You can scroll through this and activate individual apps you want to use, or, alternatively, drag an active app into the screen alongside whatever else you were doing.
As with Windows 7 for PCs and OSX for Mac, you can snap multiple windows into the screen and use them simultaneously. This means you could have a mailbox and Twitter feed running alongside a web browser or Office document meaning productivity is a very real option on a tablet for the first time.
This leaning towards productivity is the major difference of Windows RT versus Android. On Android you’re pretty much limited to buying either the full version of Docs To Go or using Polaris Office, both are great programs but compared to the options on Windows they’re a workaround - Android isn't aimed at productivity.
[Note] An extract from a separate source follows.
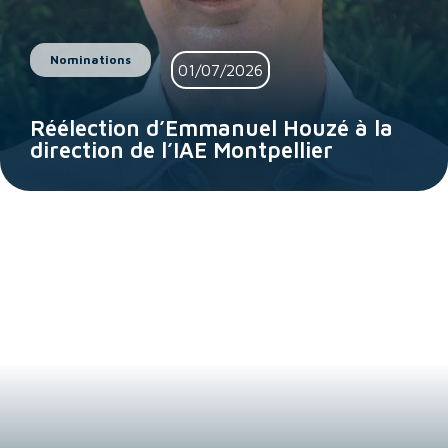
Nominations
01/07/2026
Réélection d’Emmanuel Houzé à la
direction de l’IAE Montpellier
Windows RT, meanwhile, is going to come with a fully touch-optimised version of Microsoft’s Office suite pre-installed and combined with the keyboard this is going to make it a fully blown work laptop right from the word go, as well as being as good a gaming and multimedia entertainment centre as the Transformer Prime.


Final Thoughts
The Asus Tablet 600 is very exciting stuff indeed. When we first saw the Transformer Prime it was a rewarding device to use, but tapping into that half-tablet, half-laptop niche it left us with an idea that it was simply testing the waters ahead of something which would bring far more scope to the concept. It's now looking as if the Tablet 600 is exactly that.